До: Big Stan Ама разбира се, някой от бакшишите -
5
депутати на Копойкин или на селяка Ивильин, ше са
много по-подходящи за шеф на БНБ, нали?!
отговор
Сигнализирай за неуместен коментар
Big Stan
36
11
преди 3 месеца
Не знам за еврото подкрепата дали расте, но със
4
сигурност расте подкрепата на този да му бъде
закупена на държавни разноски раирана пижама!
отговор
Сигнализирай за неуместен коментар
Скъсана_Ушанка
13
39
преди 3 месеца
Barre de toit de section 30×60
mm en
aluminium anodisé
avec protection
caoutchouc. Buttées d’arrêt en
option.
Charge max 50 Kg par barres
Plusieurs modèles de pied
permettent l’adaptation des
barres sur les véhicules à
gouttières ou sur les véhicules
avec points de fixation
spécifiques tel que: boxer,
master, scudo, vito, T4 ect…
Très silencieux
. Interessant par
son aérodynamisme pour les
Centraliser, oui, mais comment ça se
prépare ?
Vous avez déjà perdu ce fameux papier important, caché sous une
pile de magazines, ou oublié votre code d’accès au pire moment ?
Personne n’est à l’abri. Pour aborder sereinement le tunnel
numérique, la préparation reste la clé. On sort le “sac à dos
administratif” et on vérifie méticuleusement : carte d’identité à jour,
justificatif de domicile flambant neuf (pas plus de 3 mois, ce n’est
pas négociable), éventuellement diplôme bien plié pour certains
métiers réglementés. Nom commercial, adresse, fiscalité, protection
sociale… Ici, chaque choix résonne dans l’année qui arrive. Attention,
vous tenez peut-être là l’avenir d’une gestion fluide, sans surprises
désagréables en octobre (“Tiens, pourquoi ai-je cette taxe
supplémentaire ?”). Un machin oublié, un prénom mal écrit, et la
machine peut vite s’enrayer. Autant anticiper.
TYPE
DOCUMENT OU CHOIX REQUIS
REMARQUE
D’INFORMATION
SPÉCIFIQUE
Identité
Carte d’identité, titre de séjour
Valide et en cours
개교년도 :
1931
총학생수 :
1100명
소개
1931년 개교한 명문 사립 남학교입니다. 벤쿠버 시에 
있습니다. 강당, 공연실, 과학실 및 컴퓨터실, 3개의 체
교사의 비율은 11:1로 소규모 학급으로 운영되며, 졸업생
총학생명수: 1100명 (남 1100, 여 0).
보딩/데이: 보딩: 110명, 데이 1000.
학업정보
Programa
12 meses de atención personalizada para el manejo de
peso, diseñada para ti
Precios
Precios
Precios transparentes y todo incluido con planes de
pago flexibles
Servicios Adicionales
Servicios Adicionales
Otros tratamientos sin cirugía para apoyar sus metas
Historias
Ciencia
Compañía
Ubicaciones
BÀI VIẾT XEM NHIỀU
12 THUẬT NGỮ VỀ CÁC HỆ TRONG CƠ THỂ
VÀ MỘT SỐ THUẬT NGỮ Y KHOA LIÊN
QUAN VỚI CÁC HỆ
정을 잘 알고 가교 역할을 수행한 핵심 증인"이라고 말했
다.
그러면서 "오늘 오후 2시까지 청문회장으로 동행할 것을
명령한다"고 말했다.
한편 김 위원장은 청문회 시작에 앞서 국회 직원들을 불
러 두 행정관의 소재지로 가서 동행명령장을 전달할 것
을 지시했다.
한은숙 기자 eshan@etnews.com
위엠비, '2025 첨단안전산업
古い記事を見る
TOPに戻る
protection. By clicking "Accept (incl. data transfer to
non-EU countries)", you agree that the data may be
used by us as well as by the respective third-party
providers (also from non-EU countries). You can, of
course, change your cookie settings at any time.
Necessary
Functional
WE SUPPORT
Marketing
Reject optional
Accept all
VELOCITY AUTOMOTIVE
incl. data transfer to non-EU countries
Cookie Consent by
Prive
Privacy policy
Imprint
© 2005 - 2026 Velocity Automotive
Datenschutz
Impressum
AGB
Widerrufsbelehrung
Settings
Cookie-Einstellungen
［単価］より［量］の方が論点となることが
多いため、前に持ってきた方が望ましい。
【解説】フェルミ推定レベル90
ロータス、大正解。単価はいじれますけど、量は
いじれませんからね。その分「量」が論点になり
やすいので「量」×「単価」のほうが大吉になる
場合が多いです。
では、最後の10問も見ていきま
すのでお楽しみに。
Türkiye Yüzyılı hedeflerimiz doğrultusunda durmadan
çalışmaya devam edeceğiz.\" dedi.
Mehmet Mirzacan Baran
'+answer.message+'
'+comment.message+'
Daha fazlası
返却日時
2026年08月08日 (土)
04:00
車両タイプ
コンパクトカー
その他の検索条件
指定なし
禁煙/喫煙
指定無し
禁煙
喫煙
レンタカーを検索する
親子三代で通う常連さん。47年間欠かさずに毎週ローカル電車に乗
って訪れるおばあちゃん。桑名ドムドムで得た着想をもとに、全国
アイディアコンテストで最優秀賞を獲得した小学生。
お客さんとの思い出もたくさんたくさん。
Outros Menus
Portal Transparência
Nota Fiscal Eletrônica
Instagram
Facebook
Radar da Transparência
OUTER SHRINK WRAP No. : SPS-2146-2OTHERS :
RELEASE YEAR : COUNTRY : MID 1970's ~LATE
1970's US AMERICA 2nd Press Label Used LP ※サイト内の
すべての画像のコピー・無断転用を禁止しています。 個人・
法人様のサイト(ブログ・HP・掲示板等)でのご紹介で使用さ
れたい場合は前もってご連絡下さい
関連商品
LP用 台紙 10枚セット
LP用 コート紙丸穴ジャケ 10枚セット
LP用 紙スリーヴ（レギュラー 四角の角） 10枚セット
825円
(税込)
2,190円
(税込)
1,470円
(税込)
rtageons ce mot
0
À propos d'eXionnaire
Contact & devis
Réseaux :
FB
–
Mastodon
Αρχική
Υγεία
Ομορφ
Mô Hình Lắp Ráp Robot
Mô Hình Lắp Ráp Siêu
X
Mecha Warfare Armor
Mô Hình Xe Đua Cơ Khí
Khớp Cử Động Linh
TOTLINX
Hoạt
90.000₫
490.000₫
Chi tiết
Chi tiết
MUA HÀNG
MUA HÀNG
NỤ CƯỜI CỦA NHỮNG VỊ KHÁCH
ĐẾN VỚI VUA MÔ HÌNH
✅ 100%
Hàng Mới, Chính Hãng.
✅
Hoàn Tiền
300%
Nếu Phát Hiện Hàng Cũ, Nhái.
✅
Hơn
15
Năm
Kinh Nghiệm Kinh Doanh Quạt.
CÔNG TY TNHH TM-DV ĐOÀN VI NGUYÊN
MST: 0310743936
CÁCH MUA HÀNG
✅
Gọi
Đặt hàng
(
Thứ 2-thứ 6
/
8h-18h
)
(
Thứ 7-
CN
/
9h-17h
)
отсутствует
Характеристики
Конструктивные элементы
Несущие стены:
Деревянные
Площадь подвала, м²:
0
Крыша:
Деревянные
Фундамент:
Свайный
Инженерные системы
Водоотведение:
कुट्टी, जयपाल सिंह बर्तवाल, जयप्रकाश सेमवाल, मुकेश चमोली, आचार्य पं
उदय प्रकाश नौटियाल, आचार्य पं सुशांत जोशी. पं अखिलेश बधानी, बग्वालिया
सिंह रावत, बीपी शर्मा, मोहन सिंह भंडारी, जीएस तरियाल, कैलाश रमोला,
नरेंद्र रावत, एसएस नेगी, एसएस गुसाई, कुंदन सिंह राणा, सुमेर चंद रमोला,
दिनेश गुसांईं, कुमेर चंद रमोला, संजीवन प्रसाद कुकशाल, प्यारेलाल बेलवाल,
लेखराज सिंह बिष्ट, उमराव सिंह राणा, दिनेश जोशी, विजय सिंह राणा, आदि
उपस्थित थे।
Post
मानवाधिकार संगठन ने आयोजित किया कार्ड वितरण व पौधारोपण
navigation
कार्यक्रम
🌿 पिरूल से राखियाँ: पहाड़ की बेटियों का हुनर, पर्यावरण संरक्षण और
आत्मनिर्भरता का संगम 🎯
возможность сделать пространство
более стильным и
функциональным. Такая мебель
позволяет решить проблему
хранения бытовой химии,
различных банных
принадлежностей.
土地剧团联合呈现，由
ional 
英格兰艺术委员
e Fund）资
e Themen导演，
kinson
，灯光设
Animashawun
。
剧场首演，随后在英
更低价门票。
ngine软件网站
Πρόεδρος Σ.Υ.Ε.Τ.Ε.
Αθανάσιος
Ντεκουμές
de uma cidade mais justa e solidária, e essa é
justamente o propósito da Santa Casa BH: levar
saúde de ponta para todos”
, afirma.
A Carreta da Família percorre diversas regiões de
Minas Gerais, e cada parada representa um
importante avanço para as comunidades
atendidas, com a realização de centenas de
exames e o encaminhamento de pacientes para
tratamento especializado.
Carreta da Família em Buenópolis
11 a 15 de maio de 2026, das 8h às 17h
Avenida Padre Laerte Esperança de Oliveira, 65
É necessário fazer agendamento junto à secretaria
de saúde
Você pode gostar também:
= = = = =
▶ **AIM OF THE TASK**
Working from the material above, restate word for word the lines between the line with "avec protection" and the line with "justificatif de domicile", both included, and only those.

▶ **OUTPUT**
avec protection
caoutchouc. Buttées d’arrêt en
option.
Charge max 50 Kg par barres
Plusieurs modèles de pied
permettent l’adaptation des
barres sur les véhicules à
gouttières ou sur les véhicules
avec points de fixation
spécifiques tel que: boxer,
master, scudo, vito, T4 ect…
Très silencieux
. Interessant par
son aérodynamisme pour les
Centraliser, oui, mais comment ça se
prépare ?
Vous avez déjà perdu ce fameux papier important, caché sous une
pile de magazines, ou oublié votre code d’accès au pire moment ?
Personne n’est à l’abri. Pour aborder sereinement le tunnel
numérique, la préparation reste la clé. On sort le “sac à dos
administratif” et on vérifie méticuleusement : carte d’identité à jour,
justificatif de domicile flambant neuf (pas plus de 3 mois, ce n’est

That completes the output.